2.   ACQUISITION OF PROPERTIES:
     --------------------------

     In May 2004, the Company acquired certain oil and gas properties from Venus
     Exploration Inc. ("Venus") for cash consideration of $3,230,000. The
     financial statements therefore reflect the revenue and other operating
     expenses associated with these properties since the date of acquisition.
     The purchase also provides for the Company to pay a net profits interest
     payable to the Venus Exploration Trust ("Trust"). During the three and six
     months ended February 28, 2005, the Company accrued $232,588 and $354,954,
     respectively, which is payable to the Trust based on the net profits
     interest agreement; however, the company does not anticipate that it will
     be required to pay this amount as the Company intends to drill additional
     wells in the future on the property subject to payout. Costs incurred in
     connection with additional drilling would reduce this liability; however,
     in the unlikely event the Company does not incur additional drilling costs,
     such amount would then be payable to the Trust. The net profits interest,
     which applies only to the exploration and exploitation projects on the
     Venus acreage acquired, varies from 25% to 50% with respect to different
     Venus exploration and exploitation project areas, and decreases by one-half
     of its original amount after a total of $3,300,000 in net profits proceeds
     has been paid to the Trust.

                                       9


3.   CONTINGENCY
     -----------

     We are currently in dispute with the operator of the Sun Fee #1, Sampson
     Lone Star L.P. ("Sampson"), concerning the pooling of certain lands into
     the production unit at Nome Field. The pooling of these lands in which the
     Company does not own an interest, comprises approximately 32% of the unit
     area, and may result in a reduction of working interest and net revenue
     interest, relative to production from the Sun Fee #1, attributable to the
     Company. If the current pooling were to stand, our working interest in the
     well would be reduced from 8.33% to 5.19%. The Company strongly believes
     that the lands in question are `Non-Productive', and therefore not eligible
     for pooling, based on all available geological, seismic, and existing well
     data. As a result of this dispute, we will vigorously pursue and defend our
     rights to our proportionate share of production and revenue from the Sun
     Fee #1 with all legal avenues and remedies available. For this reason, the
     Company has not signed any of the proposed production and revenue division
     orders, and has not received any revenue, attributable to the well, to
     date. If we undertake legal action against the operator relative to this
     issue, which we currently intend, it may result in all revenues
     attributable to the Sun Fee #1 well being held in suspense until the legal
     action is completed. If the outcome of the dispute results in the operator
     recognizing our working interest of 8.33%, the increased working interest
     could potentially result in increased revenue to the Company and increased
     net profits liability to Venus Exploration Trust, subject to the net
     profits interest agreement. The oil and gas receivable pertaining to the
     Sun Fee #1 well is approximately $1,011,000 at February 28, 2005.

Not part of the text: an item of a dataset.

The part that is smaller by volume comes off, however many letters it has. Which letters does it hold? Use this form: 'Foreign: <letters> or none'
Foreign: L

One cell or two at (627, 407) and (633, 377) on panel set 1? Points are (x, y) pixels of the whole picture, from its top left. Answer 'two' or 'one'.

     For the quarter ended February 28, 2005, we accrued approximately $512,000
     in royalty and working interest revenues from the Sun Fee #1. As a result
     of the dispute with Sampson, revenues were accrued at the lower working
     interest percentage (5.19%) as stated by the operator.


ITEM 2. MANAGEMENT'S DISCUSSION AND ANALYSIS OF FINANCIAL CONDITION OR PLAN OF
        OPERATION

     The following discussion should be read in conjunction with the Financial
Statements and Notes thereto referred to in "Item 1. Financial Statements" of
this Form 10-QSB.

Overview

     PYR Energy Corporation (referred to as "PYR," the "Company," "we," "us" and
"our") is an independent oil and gas exploration and production company, engaged
in the exploration, development and acquisition of crude oil and natural gas
reserves. Our exploration activities are focused in select areas of the Rocky
Mountains, Texas and Gulf Coast, Southeast Alberta, and in the San Joaquin Basin
of California. We continue to focus our exploration efforts and advanced
technical expertise on the pre-drill phases of our high potential exploration
projects in the Rocky Mountain region.

Liquidity and Capital Resources

     Our primary sources of liquidity historically have been from placements of
common stock and convertible notes, and to a much lesser extent, cash provided
by operating activities. Our primary use of capital has been for the
acquisition, development, and exploration of oil and natural gas properties. As
we pursue growth, we continually monitor the capital resources available to us
to meet our future financial obligations, planned capital expenditure activities
and liquidity. Our future success in growing proved reserves and production is
highly dependent on capital resources available to us, and our success in
finding or acquiring additional reserves. At February 28, 2005, we had
approximately $4,935,795 in working capital.

     During the quarter ended February 28, 2005, our capitalized costs for oil
and gas properties increased by approximately $512,457. The increase reflects
net costs incurred for undeveloped leasehold, drilling and completion, workover,
geological and geophysical costs, delay rentals and other related direct costs
with respect to our exploration and development prospects, which is further
discussed in Capital Expenditures and Summary of Exploration Projects.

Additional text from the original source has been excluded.